La sonata para dos pianos en re mayor K 448 de Wolfgang A. Mozart fue la segunda pieza. Los músicos se contestaban como si fueran uno solo, sin que se percibieran huecos que nos descubrieran que quienes tocaban eran dos instrumentistas y no uno solo. La precisión y la pureza de ambos era notable en esa delicadeza que caracteriza las obras del compositor austriaco. En ocasiones parecía que, en esa conversación musical, los intérpretes se conocían tan bien, que enlazaban las frases el uno con el otro. Las manos de Argerich hacían pausas de vez en cuando sobre las teclas, tranquilas, como pensando en su siguiente movimiento, aguardando a recibir el impulso que las echaría a volar de nuevo. El segundo movimiento, con esa disonancia particular del tema que parece asemejar los armónicos del cristal al chocar las copas, se acompañaba de un bajo sencillo, esa sencillez tan peliaguda de Mozart, que pasaba de la mano izquierda de uno a la de otro casi sin darnos cuenta. Era asombroso cómo convivían los caracteres en una y otra mano de manera tan contrastada. Mientras la izquierda sucumbía a la oscuridad fría y huraña con un timbre afilado en la notas, en la derecha tejía una suerte de tibieza luminosa y tierna.

Tras el descanso llegó el turno de las Danzas Sinfónicas, o Danzas Fantásticas, de Serguéi Rachmaninov. El primer movimiento Non allegro, originalmente Mediodía, comenzaba con una introducción enérgica para luego balancearse, como en un columpio, en una sencilla melodía que cogía Goerner y a la que más tarde daba color Argerich. Los agitados ritmos que caracterizan estas danzas, y que pueden recordar a la

Consagración de la primavera o al estilo de Prokofiev, son propios de un Rachmaninof tardío que, probablemente, empleó para la composición de esta obra las ideas que se entretejieran ya para un inacabado ballet que empezó en 1914, Los escitas, y que no llegó a ver la luz por la partida del compositor de Rusia. Las danzas se concibieron para ser bailadas. De hecho, Rachmaninov se carteó con el coreógrafo Mikhail Fokine, quien se mostró entusiasmado ante la propuesta de un ballet. Sin embargo, la muerte de Fokine en 1942 hizo imposible llevar a cabo el proyecto.

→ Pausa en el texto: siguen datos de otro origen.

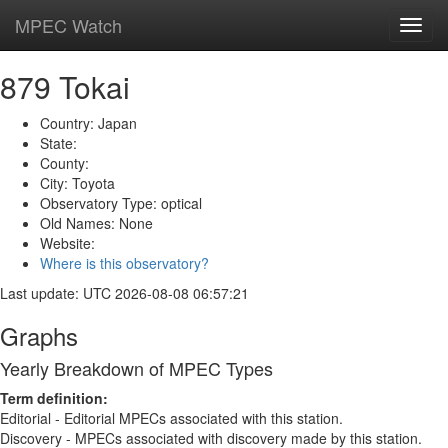
MPEC Watch
Toggl
navig
879 Tokai
Country: Japan
State:
County:
City: Toyota
Observatory Type: optical
Old Names: None
Website:
Where is this observatory?
Last update: UTC 2026-08-08 06:57:21
Graphs
Yearly Breakdown of MPEC Types
Term definition:
Editorial - Editorial MPECs associated with this station.
Discovery - MPECs associated with discovery made by this station.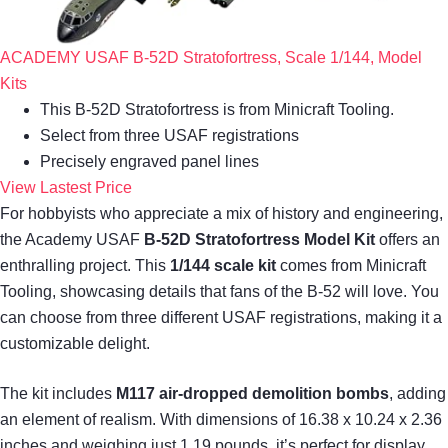
ACADEMY USAF B-52D Stratofortress, Scale 1/144, Model
Kits
This B-52D Stratofortress is from Minicraft Tooling.
Select from three USAF registrations
Precisely engraved panel lines
View Lastest Price
For hobbyists who appreciate a mix of history and engineering,
the Academy USAF
B-52D Stratofortress Model Kit
offers an
enthralling project. This
1/144 scale kit
comes from Minicraft
Tooling, showcasing details that fans of the B-52 will love. You
can choose from three different USAF registrations, making it a
customizable delight.
The kit includes
M117 air-dropped demolition bombs
, adding
an element of realism. With dimensions of 16.38 x 10.24 x 2.36
inches and weighing just 1.19 pounds, it’s perfect for display.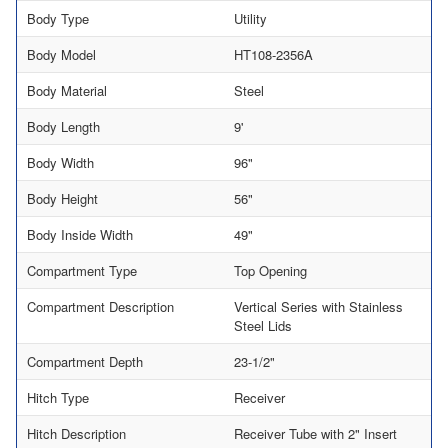
Body Type
Utility
Body Model
HT108-2356A
Body Material
Steel
Body Length
9'
Body Width
96"
Body Height
56"
Body Inside Width
49"
Compartment Type
Top Opening
Compartment Description
Vertical Series with Stainless
Steel Lids
Compartment Depth
23-1/2"
Hitch Type
Receiver
Hitch Description
Receiver Tube with 2" Insert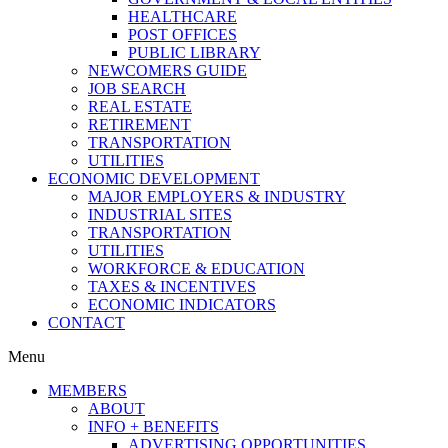
HEALTHCARE
POST OFFICES
PUBLIC LIBRARY
NEWCOMERS GUIDE
JOB SEARCH
REAL ESTATE
RETIREMENT
TRANSPORTATION
UTILITIES
ECONOMIC DEVELOPMENT
MAJOR EMPLOYERS & INDUSTRY
INDUSTRIAL SITES
TRANSPORTATION
UTILITIES
WORKFORCE & EDUCATION
TAXES & INCENTIVES
ECONOMIC INDICATORS
CONTACT
Menu
MEMBERS
ABOUT
INFO + BENEFITS
ADVERTISING OPPORTUNITIES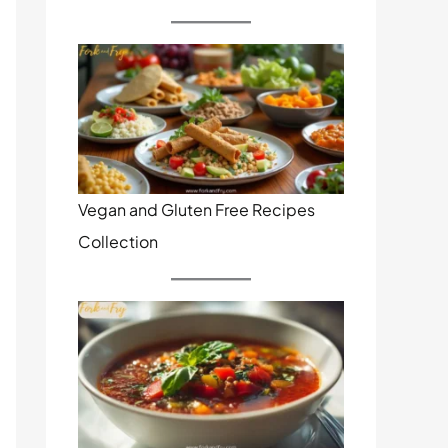
Vegan and Gluten Free Recipes
Collection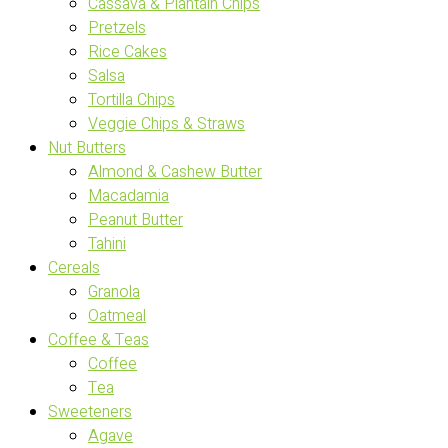
Cassava & Plantain Chips
Pretzels
Rice Cakes
Salsa
Tortilla Chips
Veggie Chips & Straws
Nut Butters
Almond & Cashew Butter
Macadamia
Peanut Butter
Tahini
Cereals
Granola
Oatmeal
Coffee & Teas
Coffee
Tea
Sweeteners
Agave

La segunda danza, Crepúsculo, o Andante con moto (Tempo di valse), simboliza los años desde el cambio de siglo a la Revolución Rusa de 1917. Argerich y Goerner llevaron la música a la máxima tensión, como si estiraran una cuerda hasta su límite antes de volver a caer en ese vals con tintes macabros y reptar, una vez más, a toda velocidad, por las teclas del piano. En la última danza, Medianoche, hay claras referencias del Dies Irae y a una de las obras predilectas del compositor, Las vísperas. Tanto Argerich como Goerner dejaron ver su virtuosismo como percusionistas, llevando al clímax la música para bajar después a una breve tregua, de la que volvieron a partir remolinos enérgicos y vivaces.

Como apunte, así como en otras ocasiones el programa de mano nos ha sorprendido por lo bien hilado, esta vez estuvo falto de conexión entre las obras y pobre en cuanto a explicaciones, algo que no contribuyó a que el público conectara como pudo haberlo hecho. Tampoco ayudó el hecho de que los músicos no dedicaran a su audiencia ni unas breves palabras, ni tan siquiera para presentar sus bises.

Si bien el concierto fue haciéndose cada vez más interesante, lo cierto es que no empezó con toda la fuerza que habríamos esperado. En momentos, la energía que otras veces desprende Argerich parecía coartarse con el apoyo que en ocasiones le faltaba por parte de su compañero. En el Scaramouche de Darius Milhaud, uno de los dos bises que nos regalaron, esa energía que nos faltó durante el concierto centelleó por un momento y nos fuimos a casa con un buen sabor de boca.